I advised him that I had not been believed by the Speaking Out inquiry team despite my claims of assault in Savile’s car being supported by other witness testimony included in the inquiry report.

 

That the final inquiry had detailed twelve incidents in which Savile had been witnessed acting inappropriately with patients who had died, not following hospital procedures.

 

That at the time I wrote my full account for Liz Dux and the Met police, October 2012, the fact that Savile had unrestricted access to the morgue at Leeds General Infirmary and had abused his position as volunteer porter to handle cadavers, was not in the public domain, hence this part of my statement could not have been invented. 
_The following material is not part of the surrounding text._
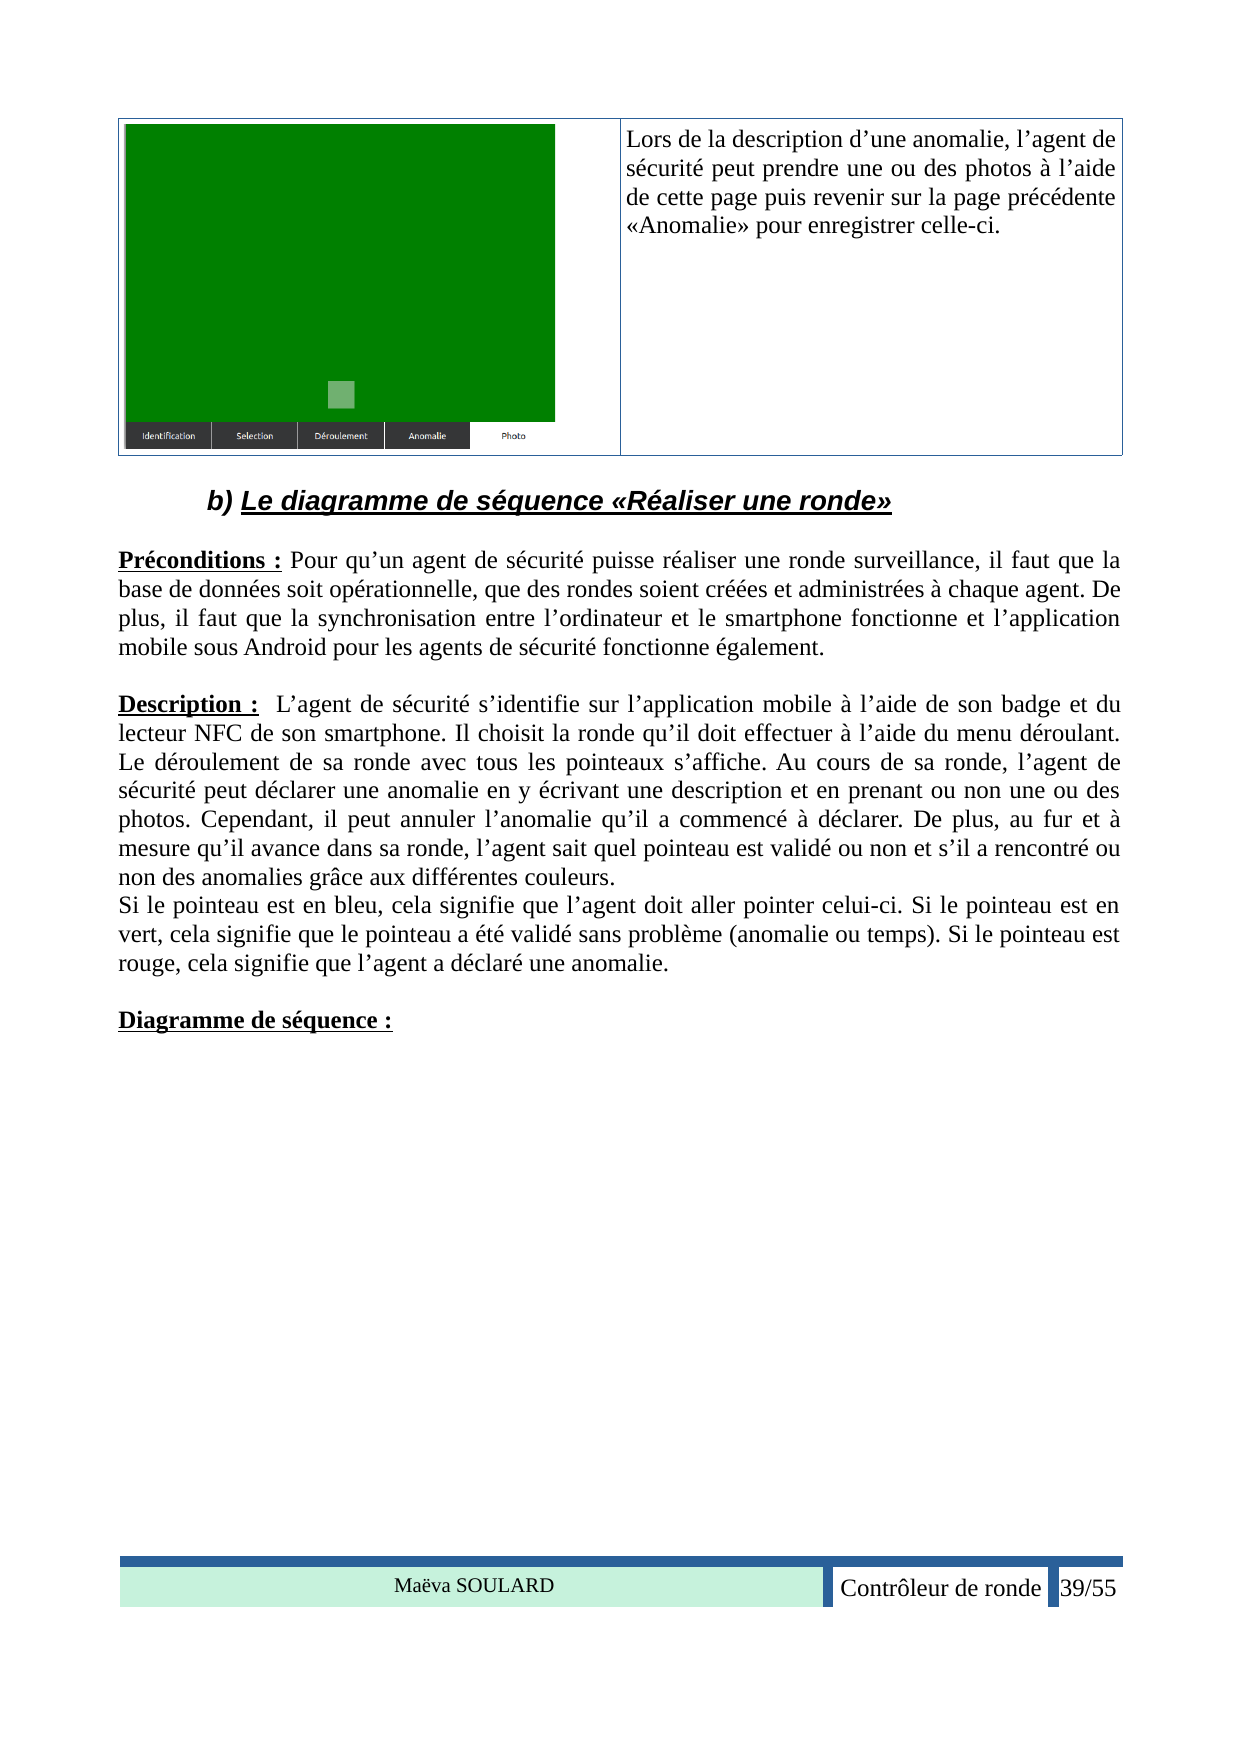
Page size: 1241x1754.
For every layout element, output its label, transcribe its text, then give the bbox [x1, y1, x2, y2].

subtitle Le diagramme de séquence «Réaliser une ronde» [118, 484, 1122, 516]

I reminded him of his speech in the house and asked him to personally investigate the handling of my case by the inquiry team.

 

I also wrote to Liz Dux, I berated her for the way my case had been handled and her lack of care.

 

I requested copies of all documents she held on file in my name.

 

Her reply was astonishing, she defended her actions despite these being indefensible, she even tried to say that the outcome of the speaking Out meeting was entirely my fault, and that I had not needed to attend the meeting in the first place.

 

However, she did supply me with around eight documents from her file, my statement to her colleague, my redacted statement to the police, her letter to Claire Jones asking her to chase up my psychiatric support, my original notes from the police interview and subsequent statement, a letter from the DOH solicitors requesting my sister’s medical records etc.

 

Also, the letter from the DOH legal department rejecting my claim, signed by the Health Minister, Jeremy Hunt MP.

 

I now realised I had wasted my time writing to Jeremy Hunt, and took a multiple route strategy to hopefully get someone to listen and possibly correct the injustice of the DOH legal team’s decision. To deny my victim status without having met me.

 

I filed a complaint with the DOH citing that my statement described assaults which fit exactly Savile’s MO. That the inquiry team statement, that I could not have witnessed Savile with a dead body due to procedures in place in hospitals, was risible as it relied upon Savile following the hospital’s procedures, which he clearly did not, and that the fact Savile had access to the morgue and cadavers were not in the public domain at the time of my statement.

 

I received a reply from the DOH in under a week, it advised me that there was no right of appeal against the decision taken, that the only way I could challenge the decision would be to take the DOH to court, and warned me that this would be public, costly and there would be no guarantee of success hence I should seek legal advice.

 

I also wrote to the DOH solicitors requesting an interview, in which I wished them to explain why my case had been rejected without meeting with me. They wrote back to say that they would not be prepared to meet me.